Dozens of Housing Bills Introduced by the Bill Deadline

Natalie Donlin-Zappella, Principal/Legislative Director

Facing a February 17th deadline for the introduction of bills this session, lawmakers unveiled dozens of bills that respond to the State’s housing and homelessness challenges. LeSar Development Consultants will highlight key bills in upcoming newsletters as well as inform our readers about actions taken as the bills move through the legislative process.

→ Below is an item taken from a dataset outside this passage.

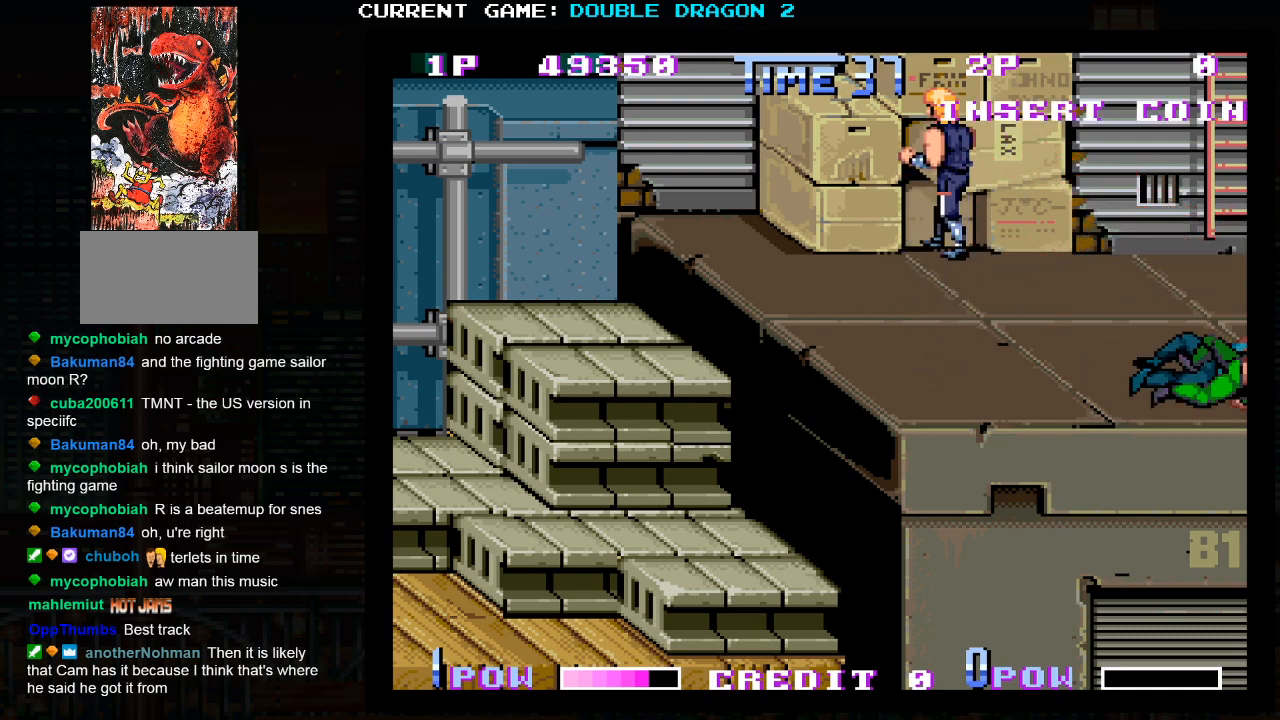
{"buttons": [], "left_stick": "center", "events": [[17, "left_stick", "center"]]}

One bill that will receive a lot of attention this year is Senate Bill 423 (Weiner, San Francisco), which would amend and make permanent Senate Bill 35 (2017), a bill that required fast-tracking of housing developments in jurisdictions that had not met their Regional Housing Need Assessment (RHNA) goals as long as the developments met specified affordability targets. According to a Terner Center for Housing Innovation report, SB 35 has resulted in the approval of nearly 12,000 new homes. According to the bill’s author, 6,000 more homes are in the development pipeline. While that is positive, the author believes that the law can be even more effective with a few changes. In addition to making the law permanent, SB 423 amends the labor requirements to require the payment of prevailing wages replacing SB 35’s requirement for union labor and union-run apprenticeship programs. Additionally, the new bill extends the law to developments located in coastal zones that are currently exempted from SB 35 provisions.

Two other bills of interest seek to provide tenants, local government agencies, and nonprofits the tools needed to purchase rental properties and prevent displacement. Assemblymember Ash Kalra (San Jose) introduced AB 919, called the Stable Homes Act, to provide a first opportunity to purchase or to match an offer when rental housing is listed for sale. Senator Anna Caballero (Salinas) introduced SB 225, which creates the Community Anti-Displacement and Preservation Program, to provide funding for the acquisition and rehabilitation of market-rate housing while protecting tenants from displacement.